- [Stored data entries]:
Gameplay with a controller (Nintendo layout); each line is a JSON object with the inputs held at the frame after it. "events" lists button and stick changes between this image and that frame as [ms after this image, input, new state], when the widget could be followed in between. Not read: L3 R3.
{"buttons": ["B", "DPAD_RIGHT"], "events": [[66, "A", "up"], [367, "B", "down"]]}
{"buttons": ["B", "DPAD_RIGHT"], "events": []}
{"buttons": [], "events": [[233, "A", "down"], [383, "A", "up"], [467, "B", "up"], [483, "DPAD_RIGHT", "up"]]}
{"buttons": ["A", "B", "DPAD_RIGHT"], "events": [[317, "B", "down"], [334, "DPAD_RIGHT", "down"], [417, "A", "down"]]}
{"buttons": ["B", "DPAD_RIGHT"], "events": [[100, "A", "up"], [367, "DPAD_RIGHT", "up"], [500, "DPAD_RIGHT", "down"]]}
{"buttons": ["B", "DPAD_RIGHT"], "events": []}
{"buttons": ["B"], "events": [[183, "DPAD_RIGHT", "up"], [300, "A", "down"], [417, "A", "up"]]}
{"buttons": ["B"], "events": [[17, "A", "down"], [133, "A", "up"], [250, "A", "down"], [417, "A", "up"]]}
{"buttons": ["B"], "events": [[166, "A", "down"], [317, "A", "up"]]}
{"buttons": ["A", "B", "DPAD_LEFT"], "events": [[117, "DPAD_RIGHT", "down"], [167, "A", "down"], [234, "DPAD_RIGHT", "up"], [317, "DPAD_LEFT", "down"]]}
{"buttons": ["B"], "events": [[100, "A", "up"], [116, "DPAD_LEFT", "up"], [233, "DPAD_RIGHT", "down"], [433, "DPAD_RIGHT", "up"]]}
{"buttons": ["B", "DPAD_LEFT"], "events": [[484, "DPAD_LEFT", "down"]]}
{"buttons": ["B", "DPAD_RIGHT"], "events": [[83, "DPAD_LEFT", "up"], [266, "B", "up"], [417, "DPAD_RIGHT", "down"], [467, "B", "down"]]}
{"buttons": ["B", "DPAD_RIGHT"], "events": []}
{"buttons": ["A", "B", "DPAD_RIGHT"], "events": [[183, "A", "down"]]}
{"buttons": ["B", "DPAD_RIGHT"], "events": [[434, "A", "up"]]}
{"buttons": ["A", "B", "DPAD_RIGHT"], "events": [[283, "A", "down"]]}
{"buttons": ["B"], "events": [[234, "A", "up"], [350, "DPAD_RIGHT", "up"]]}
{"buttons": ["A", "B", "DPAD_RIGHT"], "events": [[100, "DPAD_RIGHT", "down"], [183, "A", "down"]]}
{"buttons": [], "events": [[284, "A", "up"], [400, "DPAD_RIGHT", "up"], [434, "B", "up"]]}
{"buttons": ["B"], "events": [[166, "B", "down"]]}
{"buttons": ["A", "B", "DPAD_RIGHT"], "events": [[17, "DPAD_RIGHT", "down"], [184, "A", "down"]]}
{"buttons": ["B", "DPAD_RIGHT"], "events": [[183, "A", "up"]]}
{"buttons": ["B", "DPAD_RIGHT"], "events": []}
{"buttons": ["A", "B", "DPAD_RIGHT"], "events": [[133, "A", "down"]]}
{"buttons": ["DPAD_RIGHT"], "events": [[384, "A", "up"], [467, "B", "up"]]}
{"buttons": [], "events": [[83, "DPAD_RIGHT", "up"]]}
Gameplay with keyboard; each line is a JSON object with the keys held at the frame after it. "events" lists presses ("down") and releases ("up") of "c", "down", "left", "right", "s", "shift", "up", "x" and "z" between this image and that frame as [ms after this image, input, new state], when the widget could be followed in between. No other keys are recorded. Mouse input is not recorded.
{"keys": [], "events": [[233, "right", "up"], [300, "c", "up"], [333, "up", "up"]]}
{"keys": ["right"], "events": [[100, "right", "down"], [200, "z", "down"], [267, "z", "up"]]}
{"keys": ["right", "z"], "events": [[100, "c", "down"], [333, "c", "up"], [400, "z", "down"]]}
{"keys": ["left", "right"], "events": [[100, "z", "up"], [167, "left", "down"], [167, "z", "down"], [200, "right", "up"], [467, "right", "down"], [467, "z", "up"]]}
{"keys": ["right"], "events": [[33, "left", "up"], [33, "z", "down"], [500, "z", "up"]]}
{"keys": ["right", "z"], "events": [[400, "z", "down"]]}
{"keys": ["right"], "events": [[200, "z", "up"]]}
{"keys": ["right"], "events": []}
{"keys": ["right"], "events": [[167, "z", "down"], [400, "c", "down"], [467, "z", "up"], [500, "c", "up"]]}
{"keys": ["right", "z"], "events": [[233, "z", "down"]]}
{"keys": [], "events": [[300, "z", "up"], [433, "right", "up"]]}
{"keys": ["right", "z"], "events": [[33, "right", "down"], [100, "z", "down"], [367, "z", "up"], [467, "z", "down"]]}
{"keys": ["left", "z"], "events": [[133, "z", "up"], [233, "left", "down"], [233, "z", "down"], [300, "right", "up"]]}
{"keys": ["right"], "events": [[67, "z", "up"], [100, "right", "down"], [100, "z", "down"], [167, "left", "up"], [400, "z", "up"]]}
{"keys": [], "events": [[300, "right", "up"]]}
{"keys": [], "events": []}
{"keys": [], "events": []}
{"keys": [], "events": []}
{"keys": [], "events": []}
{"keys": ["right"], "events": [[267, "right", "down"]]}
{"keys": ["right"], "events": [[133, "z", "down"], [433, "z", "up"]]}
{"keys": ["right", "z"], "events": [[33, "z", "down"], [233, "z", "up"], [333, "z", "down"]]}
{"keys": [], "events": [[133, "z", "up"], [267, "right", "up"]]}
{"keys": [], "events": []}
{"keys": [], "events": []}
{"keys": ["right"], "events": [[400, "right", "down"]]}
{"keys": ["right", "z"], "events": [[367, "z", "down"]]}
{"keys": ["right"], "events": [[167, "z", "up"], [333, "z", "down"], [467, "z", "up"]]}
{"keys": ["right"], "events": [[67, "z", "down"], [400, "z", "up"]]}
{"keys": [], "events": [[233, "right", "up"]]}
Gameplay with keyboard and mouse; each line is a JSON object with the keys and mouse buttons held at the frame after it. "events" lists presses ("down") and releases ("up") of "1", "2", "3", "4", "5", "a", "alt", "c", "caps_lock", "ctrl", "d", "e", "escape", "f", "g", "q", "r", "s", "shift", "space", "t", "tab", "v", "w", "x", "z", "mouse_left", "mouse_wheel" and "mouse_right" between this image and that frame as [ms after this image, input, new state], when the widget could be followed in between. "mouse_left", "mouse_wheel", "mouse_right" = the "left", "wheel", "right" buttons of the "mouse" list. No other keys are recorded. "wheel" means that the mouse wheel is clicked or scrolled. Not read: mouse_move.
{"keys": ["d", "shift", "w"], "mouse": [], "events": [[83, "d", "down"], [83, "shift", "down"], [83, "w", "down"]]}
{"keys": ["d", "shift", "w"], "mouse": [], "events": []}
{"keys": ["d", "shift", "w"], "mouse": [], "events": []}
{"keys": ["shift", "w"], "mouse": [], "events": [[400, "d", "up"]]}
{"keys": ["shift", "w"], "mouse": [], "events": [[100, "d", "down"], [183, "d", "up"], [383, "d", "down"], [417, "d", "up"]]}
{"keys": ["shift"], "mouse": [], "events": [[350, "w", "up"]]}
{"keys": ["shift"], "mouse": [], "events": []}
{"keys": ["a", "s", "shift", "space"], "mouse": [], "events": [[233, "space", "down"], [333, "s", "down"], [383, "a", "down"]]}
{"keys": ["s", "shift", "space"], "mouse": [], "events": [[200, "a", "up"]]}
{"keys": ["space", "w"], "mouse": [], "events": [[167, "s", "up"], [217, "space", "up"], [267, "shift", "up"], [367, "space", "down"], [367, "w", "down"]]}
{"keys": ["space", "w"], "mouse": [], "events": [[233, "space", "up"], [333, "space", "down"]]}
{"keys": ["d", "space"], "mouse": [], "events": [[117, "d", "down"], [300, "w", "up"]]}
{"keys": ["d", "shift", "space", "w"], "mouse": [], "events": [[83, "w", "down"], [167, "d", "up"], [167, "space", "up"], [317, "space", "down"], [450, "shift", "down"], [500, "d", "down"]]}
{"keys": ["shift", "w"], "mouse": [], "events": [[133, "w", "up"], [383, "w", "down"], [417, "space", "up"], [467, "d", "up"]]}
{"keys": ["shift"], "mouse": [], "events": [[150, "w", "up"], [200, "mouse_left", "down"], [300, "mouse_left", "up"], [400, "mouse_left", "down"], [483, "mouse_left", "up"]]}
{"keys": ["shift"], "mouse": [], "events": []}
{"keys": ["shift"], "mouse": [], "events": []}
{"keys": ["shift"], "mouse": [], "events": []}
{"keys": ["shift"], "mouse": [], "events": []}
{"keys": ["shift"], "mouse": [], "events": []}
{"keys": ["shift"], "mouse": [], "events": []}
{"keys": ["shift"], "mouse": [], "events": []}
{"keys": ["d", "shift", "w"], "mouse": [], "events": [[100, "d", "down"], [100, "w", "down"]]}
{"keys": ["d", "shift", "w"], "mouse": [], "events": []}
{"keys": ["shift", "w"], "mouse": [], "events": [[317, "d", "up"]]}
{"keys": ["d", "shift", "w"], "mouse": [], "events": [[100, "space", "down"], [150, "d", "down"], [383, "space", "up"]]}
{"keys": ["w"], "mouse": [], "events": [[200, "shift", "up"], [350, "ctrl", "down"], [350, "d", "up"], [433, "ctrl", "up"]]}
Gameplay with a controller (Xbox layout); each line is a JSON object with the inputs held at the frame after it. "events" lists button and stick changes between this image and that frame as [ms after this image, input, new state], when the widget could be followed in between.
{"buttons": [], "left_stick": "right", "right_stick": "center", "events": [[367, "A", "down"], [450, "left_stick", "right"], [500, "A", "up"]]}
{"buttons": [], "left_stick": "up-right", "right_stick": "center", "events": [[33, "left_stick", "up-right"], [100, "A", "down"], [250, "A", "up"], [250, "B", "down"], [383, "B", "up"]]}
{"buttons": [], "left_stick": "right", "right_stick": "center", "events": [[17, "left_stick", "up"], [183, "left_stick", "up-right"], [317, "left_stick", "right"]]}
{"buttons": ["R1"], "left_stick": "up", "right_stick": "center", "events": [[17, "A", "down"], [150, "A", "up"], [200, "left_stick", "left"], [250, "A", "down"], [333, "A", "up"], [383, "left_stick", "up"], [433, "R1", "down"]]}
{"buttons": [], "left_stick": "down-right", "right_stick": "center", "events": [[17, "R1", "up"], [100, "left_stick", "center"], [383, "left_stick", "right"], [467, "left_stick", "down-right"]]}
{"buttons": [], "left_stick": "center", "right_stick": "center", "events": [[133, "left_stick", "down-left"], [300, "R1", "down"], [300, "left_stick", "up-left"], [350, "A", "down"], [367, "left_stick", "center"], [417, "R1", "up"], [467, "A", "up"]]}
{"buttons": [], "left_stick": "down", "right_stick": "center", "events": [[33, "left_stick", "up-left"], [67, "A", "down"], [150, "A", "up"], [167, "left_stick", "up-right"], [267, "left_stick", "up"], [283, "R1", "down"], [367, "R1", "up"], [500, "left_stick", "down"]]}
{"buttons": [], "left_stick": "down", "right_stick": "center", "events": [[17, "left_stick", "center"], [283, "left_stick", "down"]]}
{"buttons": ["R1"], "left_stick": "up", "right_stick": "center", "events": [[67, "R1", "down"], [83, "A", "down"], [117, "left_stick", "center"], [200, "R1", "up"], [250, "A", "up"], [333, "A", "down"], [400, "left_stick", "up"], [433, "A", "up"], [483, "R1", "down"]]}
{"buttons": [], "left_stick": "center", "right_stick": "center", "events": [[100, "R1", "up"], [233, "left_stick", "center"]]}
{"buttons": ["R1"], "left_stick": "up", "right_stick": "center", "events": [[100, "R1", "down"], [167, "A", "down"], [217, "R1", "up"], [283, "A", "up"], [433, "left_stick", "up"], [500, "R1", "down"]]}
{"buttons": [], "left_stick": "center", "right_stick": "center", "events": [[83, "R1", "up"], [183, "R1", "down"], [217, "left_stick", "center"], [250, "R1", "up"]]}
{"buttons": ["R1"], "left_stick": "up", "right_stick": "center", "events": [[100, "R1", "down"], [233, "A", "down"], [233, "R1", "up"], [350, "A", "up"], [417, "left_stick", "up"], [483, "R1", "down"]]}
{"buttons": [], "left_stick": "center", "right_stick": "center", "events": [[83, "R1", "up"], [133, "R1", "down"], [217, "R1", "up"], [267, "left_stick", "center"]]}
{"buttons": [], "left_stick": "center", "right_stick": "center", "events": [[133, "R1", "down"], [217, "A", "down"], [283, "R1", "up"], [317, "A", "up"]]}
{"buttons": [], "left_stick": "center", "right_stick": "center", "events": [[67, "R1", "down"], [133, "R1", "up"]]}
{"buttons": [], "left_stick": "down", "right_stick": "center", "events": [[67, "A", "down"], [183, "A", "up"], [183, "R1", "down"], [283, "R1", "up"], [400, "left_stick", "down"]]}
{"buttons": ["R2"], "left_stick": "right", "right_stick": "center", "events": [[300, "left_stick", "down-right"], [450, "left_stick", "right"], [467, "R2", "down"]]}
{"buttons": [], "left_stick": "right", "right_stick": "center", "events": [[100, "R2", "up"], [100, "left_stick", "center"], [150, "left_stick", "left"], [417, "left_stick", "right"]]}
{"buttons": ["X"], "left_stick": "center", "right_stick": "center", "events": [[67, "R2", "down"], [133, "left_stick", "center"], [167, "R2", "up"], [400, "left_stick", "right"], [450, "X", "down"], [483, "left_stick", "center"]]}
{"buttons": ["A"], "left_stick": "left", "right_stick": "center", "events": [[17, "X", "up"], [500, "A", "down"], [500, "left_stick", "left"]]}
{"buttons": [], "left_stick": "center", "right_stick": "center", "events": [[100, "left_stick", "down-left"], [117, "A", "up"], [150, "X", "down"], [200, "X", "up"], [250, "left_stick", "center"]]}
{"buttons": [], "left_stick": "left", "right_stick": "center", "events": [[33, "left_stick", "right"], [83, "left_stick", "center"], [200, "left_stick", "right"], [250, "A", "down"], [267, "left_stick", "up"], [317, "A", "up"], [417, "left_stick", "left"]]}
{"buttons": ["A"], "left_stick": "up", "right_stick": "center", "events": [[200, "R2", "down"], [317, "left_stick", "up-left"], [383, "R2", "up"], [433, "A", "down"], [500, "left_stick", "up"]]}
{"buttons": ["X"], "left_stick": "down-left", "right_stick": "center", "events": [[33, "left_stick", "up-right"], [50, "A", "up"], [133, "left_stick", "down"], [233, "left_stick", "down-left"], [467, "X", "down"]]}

- [Work to complete]: Check each line of the data above for the string "layout" and report only how many lines have it.

- [Response below]: 2